Над парком уже спустилась ночь, и еще долго после того, как тьма поглотила Тома, Милли слышала шарканье его ботинок по асфальту дорожки.

Она сидела неподвижно, тупо уставившись в темноту.

Когда Милли вошла, старуха дремала в своей качалке, но она тотчас же проснулась и требовательным голосом спросила;

— Где ты была?

— Гуляла.

— Врешь, — сказала старуха, — была на свидании.

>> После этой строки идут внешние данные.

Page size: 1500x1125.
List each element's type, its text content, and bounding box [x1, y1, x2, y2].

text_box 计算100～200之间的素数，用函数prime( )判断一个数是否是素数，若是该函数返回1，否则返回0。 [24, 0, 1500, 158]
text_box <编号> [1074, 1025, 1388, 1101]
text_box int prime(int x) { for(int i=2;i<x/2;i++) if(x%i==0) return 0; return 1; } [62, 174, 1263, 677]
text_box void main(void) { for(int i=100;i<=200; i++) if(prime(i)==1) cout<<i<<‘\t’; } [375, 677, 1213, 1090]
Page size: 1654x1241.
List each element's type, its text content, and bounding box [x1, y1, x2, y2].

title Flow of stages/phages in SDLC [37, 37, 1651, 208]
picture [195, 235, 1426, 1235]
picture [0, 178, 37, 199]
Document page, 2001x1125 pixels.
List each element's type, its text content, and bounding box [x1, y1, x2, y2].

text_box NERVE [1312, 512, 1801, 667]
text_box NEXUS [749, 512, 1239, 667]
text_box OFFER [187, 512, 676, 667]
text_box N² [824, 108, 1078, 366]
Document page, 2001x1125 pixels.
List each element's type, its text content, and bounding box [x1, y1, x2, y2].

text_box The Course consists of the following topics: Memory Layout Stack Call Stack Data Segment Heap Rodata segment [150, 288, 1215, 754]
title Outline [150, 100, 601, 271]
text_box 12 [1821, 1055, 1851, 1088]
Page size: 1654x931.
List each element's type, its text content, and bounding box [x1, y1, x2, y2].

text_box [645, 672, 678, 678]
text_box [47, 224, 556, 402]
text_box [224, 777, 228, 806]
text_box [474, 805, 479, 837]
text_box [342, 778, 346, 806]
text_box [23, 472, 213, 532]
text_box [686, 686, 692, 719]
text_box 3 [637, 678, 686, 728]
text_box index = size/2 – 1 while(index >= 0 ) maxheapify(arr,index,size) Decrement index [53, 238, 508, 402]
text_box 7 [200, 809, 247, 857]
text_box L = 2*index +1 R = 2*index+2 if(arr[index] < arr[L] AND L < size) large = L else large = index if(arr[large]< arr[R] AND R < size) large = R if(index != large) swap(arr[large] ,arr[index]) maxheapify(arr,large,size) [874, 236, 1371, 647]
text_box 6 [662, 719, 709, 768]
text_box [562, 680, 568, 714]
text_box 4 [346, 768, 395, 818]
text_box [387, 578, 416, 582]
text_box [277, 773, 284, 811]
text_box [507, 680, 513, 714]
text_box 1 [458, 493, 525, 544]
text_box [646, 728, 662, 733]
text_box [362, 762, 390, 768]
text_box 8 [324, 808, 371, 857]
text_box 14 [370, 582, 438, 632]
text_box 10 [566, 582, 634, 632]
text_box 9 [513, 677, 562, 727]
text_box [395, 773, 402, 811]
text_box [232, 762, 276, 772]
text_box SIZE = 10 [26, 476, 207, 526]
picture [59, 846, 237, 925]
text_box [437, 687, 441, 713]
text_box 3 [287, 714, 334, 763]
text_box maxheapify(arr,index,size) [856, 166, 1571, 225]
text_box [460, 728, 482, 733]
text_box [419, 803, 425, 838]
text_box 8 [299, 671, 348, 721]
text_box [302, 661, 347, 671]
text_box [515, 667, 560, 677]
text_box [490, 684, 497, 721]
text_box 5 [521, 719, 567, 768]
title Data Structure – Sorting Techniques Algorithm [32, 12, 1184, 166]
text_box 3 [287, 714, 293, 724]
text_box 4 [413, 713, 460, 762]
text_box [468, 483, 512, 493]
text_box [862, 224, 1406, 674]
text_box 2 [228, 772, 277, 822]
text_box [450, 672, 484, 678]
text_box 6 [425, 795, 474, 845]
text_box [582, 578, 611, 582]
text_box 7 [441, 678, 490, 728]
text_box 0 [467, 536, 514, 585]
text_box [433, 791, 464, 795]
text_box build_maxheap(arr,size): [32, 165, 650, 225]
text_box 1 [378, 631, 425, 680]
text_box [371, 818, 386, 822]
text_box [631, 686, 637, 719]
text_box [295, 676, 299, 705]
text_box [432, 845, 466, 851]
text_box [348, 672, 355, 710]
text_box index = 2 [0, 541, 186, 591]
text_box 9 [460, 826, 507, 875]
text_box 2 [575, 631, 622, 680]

Милли чиркнула спичкой о коробку. Пламя на минуту озарило всю комнату ярким светом, и Милли отыскала керосиновую лампу на туалетном столике, сняла стекло и зажгла фитиль. Она вставила стекло обратно и, немного подождав, прибавила огонь.

Черные птичьи глаза старухи следили за девушкой.

— Весь день я пробыла тут одна, — заныла старуха. — Посиди со мной.

— Я устала, — сказала Милли, — я ложусь спать.

Голос старухи сделался визгливым.

— Ну да, ясное дело, спать идешь! На меня тебе наплевать. Я могу подыхать — тебе все равно, подлая ты потаскуха!

Милли отвернулась и пошла к своей кровати. Ей не хотелось, чтобы старуха в эту минуту видела выражение ее лица. Эти проницательные черные глаза прочтут все ее мысли.

А думала она о том, что скоро убьет старуху, в этом она готова была поклясться.